__About this exercise__
In the forum thread below on fitting the log-binomial model, why does the first writer think better glm fitting is worth pursuing? Answer in one to three sentences.

__Passage shown__
= = =
It's harder than it looks (well, my experience is with the log-binomial 
model, but it should be similar).  The constraints are not box 
constraints, but a more general set of linear constraints, and you either 
have to find the convex hull of the data or use a constraint for every 
data point.

Also, the algorithm in glm.fit, while not perfect, is a little smarter 
than a simple IRLS. It uses step-halving to back away from the edge, and 
when the parameter space is convex it has a reasonable chance of creeping 
along the boundary to the true MLE.

I think better glm fitting is worth pursuing: computational difficulties 
with the log-binomial model have forced many epidemiologists turn to 
estimators other than the MLE (or contrasts other than the relative risk), 
which is a pity.


 	-thomas
#
Thomas Lumley <tlumley at u.washington.edu> writes:
Hmm. That wasn't my experience. I had a situation where there was like
a (virtual) maximum outside the boundary, and the algorithm would
basically stay on the path to that peak, banging its little head
into the same point of the wall repeatedly, so to speak.

(If you make a little drawing of an elliptical contour intersecting a
linear boundary, I'm sure you'll see that this process leads to a
point-of-no-progress that can be quite far from the maximum along the
edge.)
Yup...
#
On 29 Nov 2004 18:07:40 +0100, Peter Dalgaard
<p.dalgaard at biostat.ku.dk> wrote:

            
I love that image:  the little optimizer that couldn't.

I hope the fortunes maintainer is listening...

Duncan Murdoch
= = =
__Information supplied__
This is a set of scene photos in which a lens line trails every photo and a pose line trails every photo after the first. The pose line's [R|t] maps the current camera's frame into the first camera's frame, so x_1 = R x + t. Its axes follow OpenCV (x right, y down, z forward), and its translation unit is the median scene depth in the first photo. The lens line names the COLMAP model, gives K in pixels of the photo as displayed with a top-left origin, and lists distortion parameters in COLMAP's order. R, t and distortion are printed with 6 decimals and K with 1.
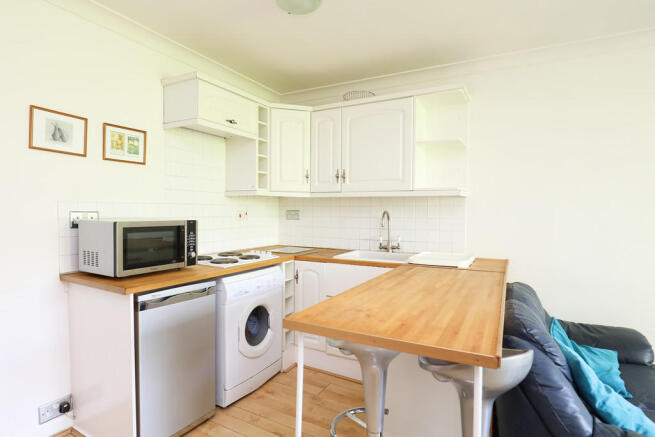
lens RADIAL K [[347.6, 0, 327.5], [0, 347.6, 217.3], [0, 0, 1]] dist [0.000324, -0.000030]
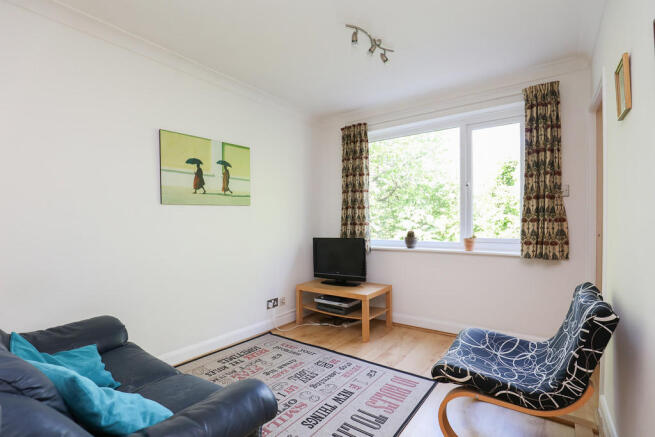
= = =
__Written response__
Computational difficulties with the log-binomial model have pushed many epidemiologists to use estimators other than the MLE, or contrasts other than the relative risk. The writer calls that a pity.